Before going into what was said, I think it would be helpful to give a little background. The group that I lead is one comprised of adults, most over the age of 40. Some of the held manual labor jobs, some were criminals, some were lower management and some are severely mentally disabled and unable to hold a job whatsoever. What is interesting, however, is that they all come to this group for the same reason – so that they can improve their mental health. While it is partially from the lessons that these clients hope to improve their mental health, I believe that the most significant gains come from the simple fact that these clients are in a safe place, away from the usual dangers and triggers that the rest of the world almost constantly throws at them. The vast differences in their life experiences is something that, when I began, I thought would create a gulf between the clients, causing them to focus on what made them different and not on the things that they had the same.

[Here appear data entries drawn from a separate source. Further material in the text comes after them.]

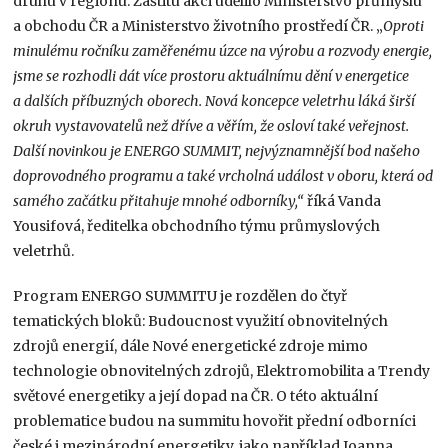
druhu v regionu. Záštitu akci udělilo Ministerstvo průmyslu
a obchodu ČR a Ministerstvo životního prostředí ČR. „
Oproti
minulému ročníku zaměřenému úzce na výrobu a rozvody energie,
jsme se rozhodli dát více prostoru aktuálnímu dění v energetice
a dalších příbuzných oborech. Nová koncepce veletrhu láká širší
okruh vystavovatelů než dříve a věřím, že osloví také veřejnost.
Další novinkou je ENERGO SUMMIT, nejvýznamnější bod našeho
doprovodného programu a také vrcholná událost v oboru, která od
samého začátku přitahuje mnohé odborníky,“
říká Vanda
Yousifová, ředitelka obchodního týmu průmyslových
veletrhů.
Program ENERGO SUMMITU je rozdělen do čtyř
tematických bloků: Budoucnost využití obnovitelných
zdrojů energií, dále Nové energetické zdroje mimo
technologie obnovitelných zdrojů, Elektromobilita a Trendy
světové energetiky a její dopad na ČR. O této aktuální
problematice budou na summitu hovořit přední odborníci
české i mezinárodní energetiky, jako například Joanna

What really caused me to pause on this day was when we started with our gratitude journal. Every day, before beginning the lesson that I had planned for the day, I start with a gratitude journal, asking the clients to tell me one thing that they are grateful for since the last time that we met. The answers usually are about family, the people who take care of them, football or their animals. While these are all good answers, they can become a little routine. This day, however, one of the clients stated that he was grateful for his mental illness. Not only was this a very unusual answer, but it was one that took a significant amount of introspection. Before I had a chance to ask this client more about what he meant, the statement was met with quite a bit of resistance by many of the other clients in the group. Everyone else had a very understandable distaste for their mental illnesses, as they had the understanding that it was these illnesses that caused their difficulties in life, and were the reason that they needed assistance in their lives.
After listening to their statements of doubt, I asked the client who had stated that he was grateful for his mental illness why that was the case. He gave no reason – he said that he did not know. A bit disappointing, isn’t it? Perhaps, however, it is better this way, at least for you and me. While it would be a bit too much to state that we all have some form of mental illness, I do not believe that it would be inaccurate to say that we all struggle with some form of inner demon. Depression, anxiety, addiction, whatever it may be, there is some struggle that we will have to grapple with, and this struggle against our demons can cause us quite a bit of pain; can cause us to resent those demons. What if, however, we learned, like the client, to be grateful for these demons, even without knowing why?